===== Raw data =====
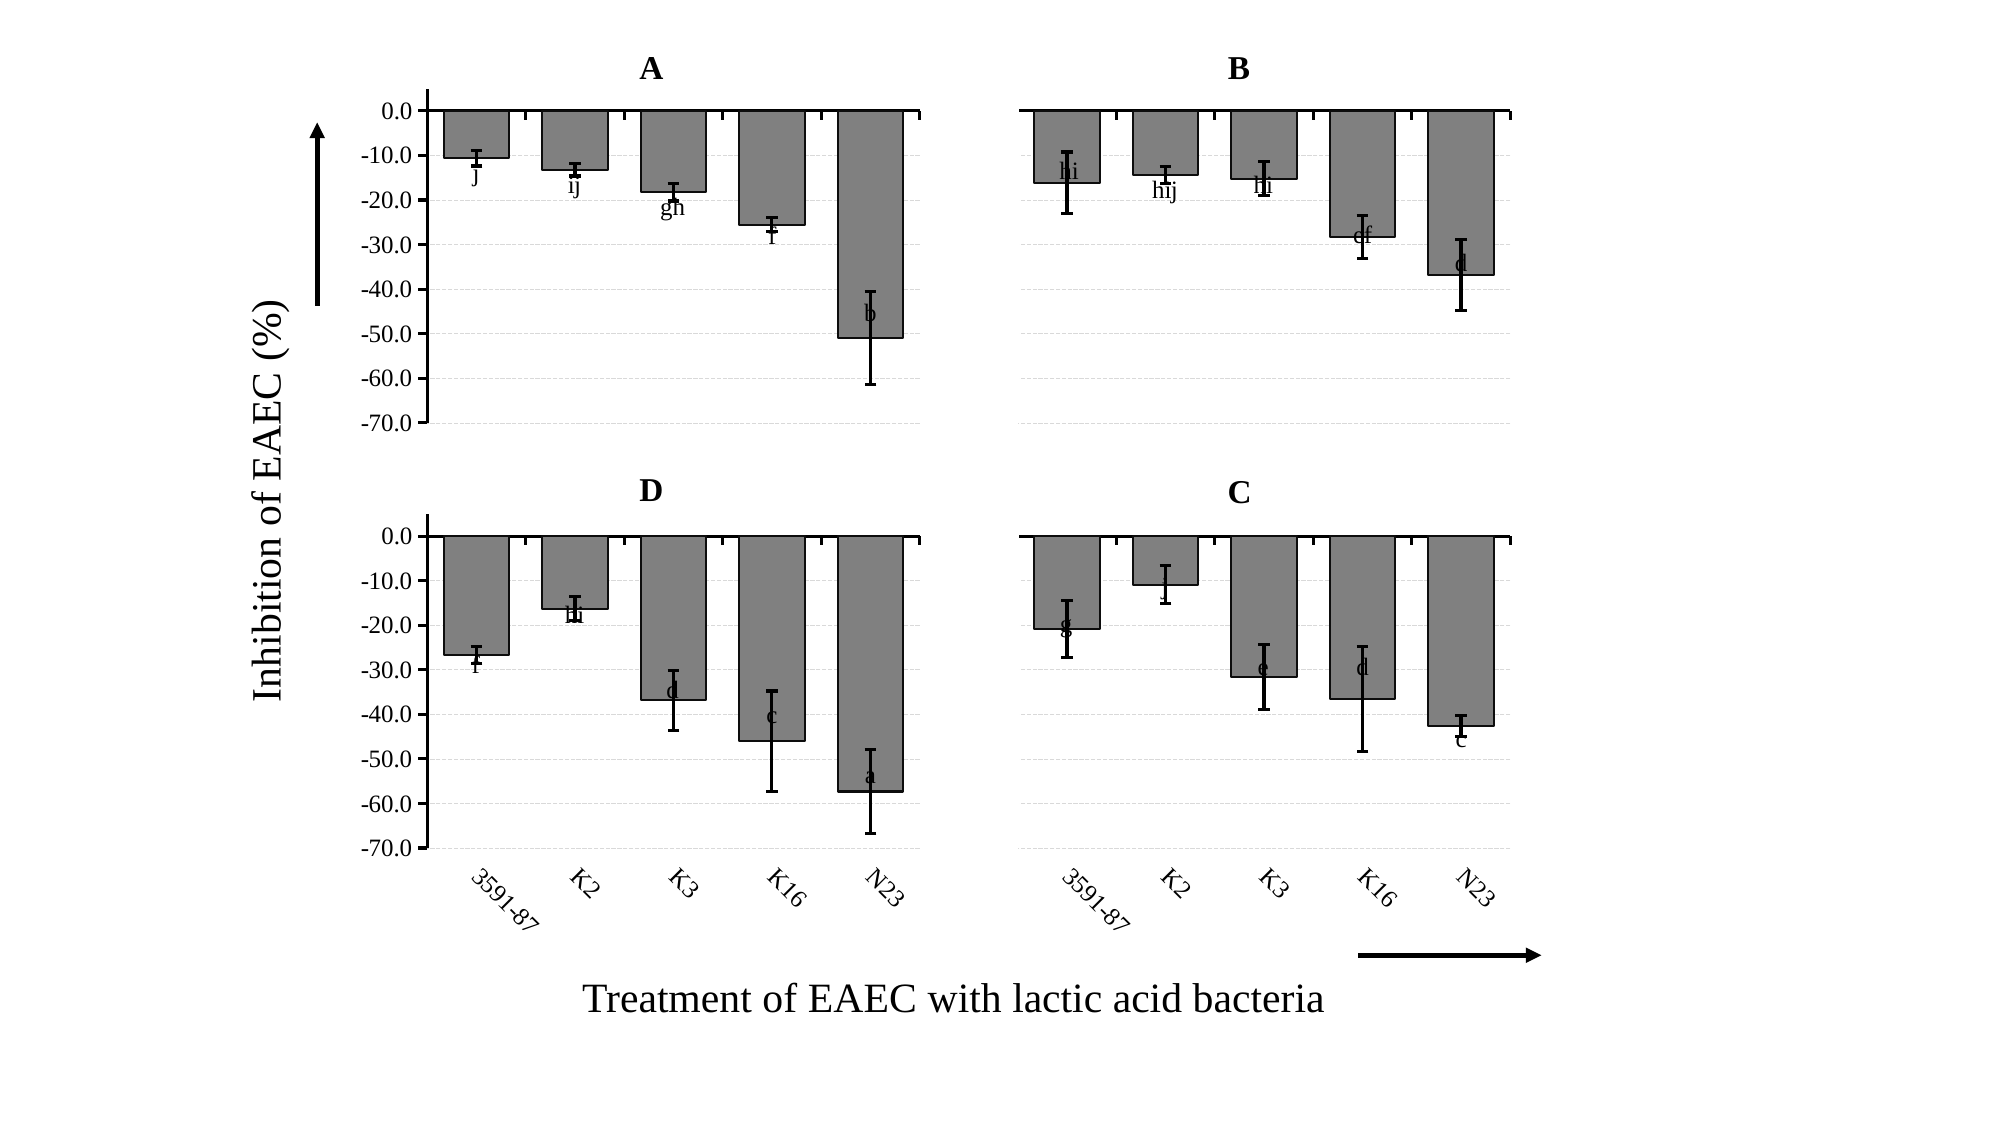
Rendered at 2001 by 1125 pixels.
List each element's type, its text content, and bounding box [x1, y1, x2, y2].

text_box Treatment of EAEC with lactic acid bacteria [567, 975, 1340, 1029]
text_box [633, 45, 1258, 510]
text_box Inhibition of EAEC (%) [231, 290, 313, 711]
chart [354, 76, 1536, 975]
=====
Only the lines from the one that contains "List each element's" to the end of the data should be output, exactly as they appear.

* **Response box**
List each element's type, its text content, and bounding box [x1, y1, x2, y2].

text_box Treatment of EAEC with lactic acid bacteria [567, 975, 1340, 1029]
text_box [633, 45, 1258, 510]
text_box Inhibition of EAEC (%) [231, 290, 313, 711]
chart [354, 76, 1536, 975]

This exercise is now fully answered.